→ Exercise directions
For each line in the data below that has the word "down", copy that line.
(Extracted data Opens)
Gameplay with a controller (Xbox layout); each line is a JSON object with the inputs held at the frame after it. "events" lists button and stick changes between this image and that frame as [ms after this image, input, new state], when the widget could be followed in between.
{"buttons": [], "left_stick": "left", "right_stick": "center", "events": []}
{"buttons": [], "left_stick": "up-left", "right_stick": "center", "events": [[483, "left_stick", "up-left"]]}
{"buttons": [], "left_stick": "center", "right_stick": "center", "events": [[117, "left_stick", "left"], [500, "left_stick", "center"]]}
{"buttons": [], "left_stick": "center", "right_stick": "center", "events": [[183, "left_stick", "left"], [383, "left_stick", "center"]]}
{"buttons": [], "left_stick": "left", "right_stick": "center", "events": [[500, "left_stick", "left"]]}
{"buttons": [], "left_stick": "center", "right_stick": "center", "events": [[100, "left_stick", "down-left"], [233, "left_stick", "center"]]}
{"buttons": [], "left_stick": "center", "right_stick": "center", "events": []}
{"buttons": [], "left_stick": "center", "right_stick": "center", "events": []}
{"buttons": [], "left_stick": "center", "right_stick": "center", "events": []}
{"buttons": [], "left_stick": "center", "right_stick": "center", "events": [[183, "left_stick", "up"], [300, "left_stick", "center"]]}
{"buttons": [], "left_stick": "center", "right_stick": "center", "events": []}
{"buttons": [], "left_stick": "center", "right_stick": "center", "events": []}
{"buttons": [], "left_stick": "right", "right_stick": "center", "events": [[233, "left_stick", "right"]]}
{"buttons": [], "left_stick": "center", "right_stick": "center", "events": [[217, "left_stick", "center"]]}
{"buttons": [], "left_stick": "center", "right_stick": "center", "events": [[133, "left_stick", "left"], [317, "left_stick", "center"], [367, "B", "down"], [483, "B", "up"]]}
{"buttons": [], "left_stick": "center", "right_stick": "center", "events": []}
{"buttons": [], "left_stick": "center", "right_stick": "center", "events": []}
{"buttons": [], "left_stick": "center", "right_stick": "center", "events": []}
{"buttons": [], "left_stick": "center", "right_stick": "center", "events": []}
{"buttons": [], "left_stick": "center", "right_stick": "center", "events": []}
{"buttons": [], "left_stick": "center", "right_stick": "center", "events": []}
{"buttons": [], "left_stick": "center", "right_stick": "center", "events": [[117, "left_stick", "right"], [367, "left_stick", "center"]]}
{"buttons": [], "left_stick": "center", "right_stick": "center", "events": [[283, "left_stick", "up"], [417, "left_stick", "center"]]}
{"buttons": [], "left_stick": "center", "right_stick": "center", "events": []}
(Extracted data Closes)
→ Task solution
{"buttons": [], "left_stick": "center", "right_stick": "center", "events": [[100, "left_stick", "down-left"], [233, "left_stick", "center"]]}
{"buttons": [], "left_stick": "center", "right_stick": "center", "events": [[133, "left_stick", "left"], [317, "left_stick", "center"], [367, "B", "down"], [483, "B", "up"]]}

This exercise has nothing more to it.